■ Records supplied

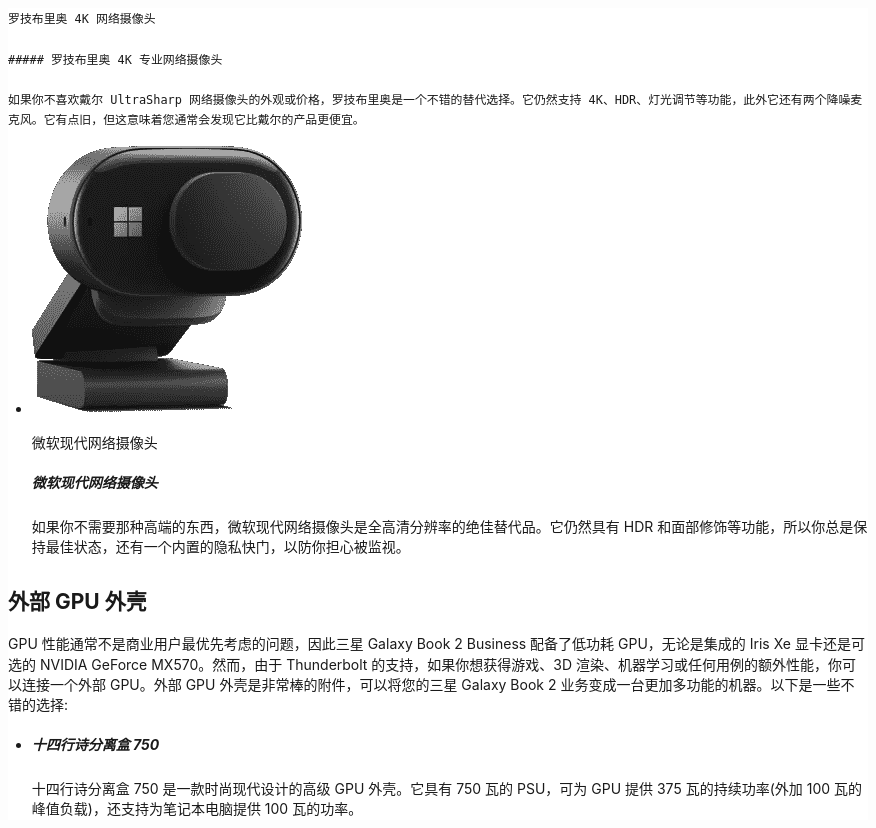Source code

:     罗技布里奥 4K 网络摄像头

    ##### 罗技布里奥 4K 专业网络摄像头

    如果你不喜欢戴尔 UltraSharp 网络摄像头的外观或价格，罗技布里奥是一个不错的替代选择。它仍然支持 4K、HDR、灯光调节等功能，此外它还有两个降噪麦克风。它有点旧，但这意味着您通常会发现它比戴尔的产品更便宜。

*   <picture>![The Microsoft Modern Webcam is a modern 1080p camera with HDR support and certified for use with Teams.](img/6b7e6e1e5f592df2d609afb3f25bca79.png)</picture>

    微软现代网络摄像头

    ##### 微软现代网络摄像头

    如果你不需要那种高端的东西，微软现代网络摄像头是全高清分辨率的绝佳替代品。它仍然具有 HDR 和面部修饰等功能，所以你总是保持最佳状态，还有一个内置的隐私快门，以防你担心被监视。

## 外部 GPU 外壳

GPU 性能通常不是商业用户最优先考虑的问题，因此三星 Galaxy Book 2 Business 配备了低功耗 GPU，无论是集成的 Iris Xe 显卡还是可选的 NVIDIA GeForce MX570。然而，由于 Thunderbolt 的支持，如果你想获得游戏、3D 渲染、机器学习或任何用例的额外性能，你可以连接一个外部 GPU。外部 GPU 外壳是非常棒的附件，可以将您的三星 Galaxy Book 2 业务变成一台更加多功能的机器。以下是一些不错的选择:

*   ##### 十四行诗分离盒 750

    十四行诗分离盒 750 是一款时尚现代设计的高级 GPU 外壳。它具有 750 瓦的 PSU，可为 GPU 提供 375 瓦的持续功率(外加 100 瓦的峰值负载)，还支持为笔记本电脑提供 100 瓦的功率。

■ Directions for this task
From the line holding "如果你不喜欢戴尔 UltraSharp 网络摄像头的外观或价格，罗技布里奥是一个不错的替代选择。它仍然支持" to the last line of the data above, copy every line exactly and include nothing more.

■ Response below
    如果你不喜欢戴尔 UltraSharp 网络摄像头的外观或价格，罗技布里奥是一个不错的替代选择。它仍然支持 4K、HDR、灯光调节等功能，此外它还有两个降噪麦克风。它有点旧，但这意味着您通常会发现它比戴尔的产品更便宜。

*   <picture>![The Microsoft Modern Webcam is a modern 1080p camera with HDR support and certified for use with Teams.](img/6b7e6e1e5f592df2d609afb3f25bca79.png)</picture>

    微软现代网络摄像头

    ##### 微软现代网络摄像头

    如果你不需要那种高端的东西，微软现代网络摄像头是全高清分辨率的绝佳替代品。它仍然具有 HDR 和面部修饰等功能，所以你总是保持最佳状态，还有一个内置的隐私快门，以防你担心被监视。

## 外部 GPU 外壳

GPU 性能通常不是商业用户最优先考虑的问题，因此三星 Galaxy Book 2 Business 配备了低功耗 GPU，无论是集成的 Iris Xe 显卡还是可选的 NVIDIA GeForce MX570。然而，由于 Thunderbolt 的支持，如果你想获得游戏、3D 渲染、机器学习或任何用例的额外性能，你可以连接一个外部 GPU。外部 GPU 外壳是非常棒的附件，可以将您的三星 Galaxy Book 2 业务变成一台更加多功能的机器。以下是一些不错的选择:

*   ##### 十四行诗分离盒 750

    十四行诗分离盒 750 是一款时尚现代设计的高级 GPU 外壳。它具有 750 瓦的 PSU，可为 GPU 提供 375 瓦的持续功率(外加 100 瓦的峰值负载)，还支持为笔记本电脑提供 100 瓦的功率。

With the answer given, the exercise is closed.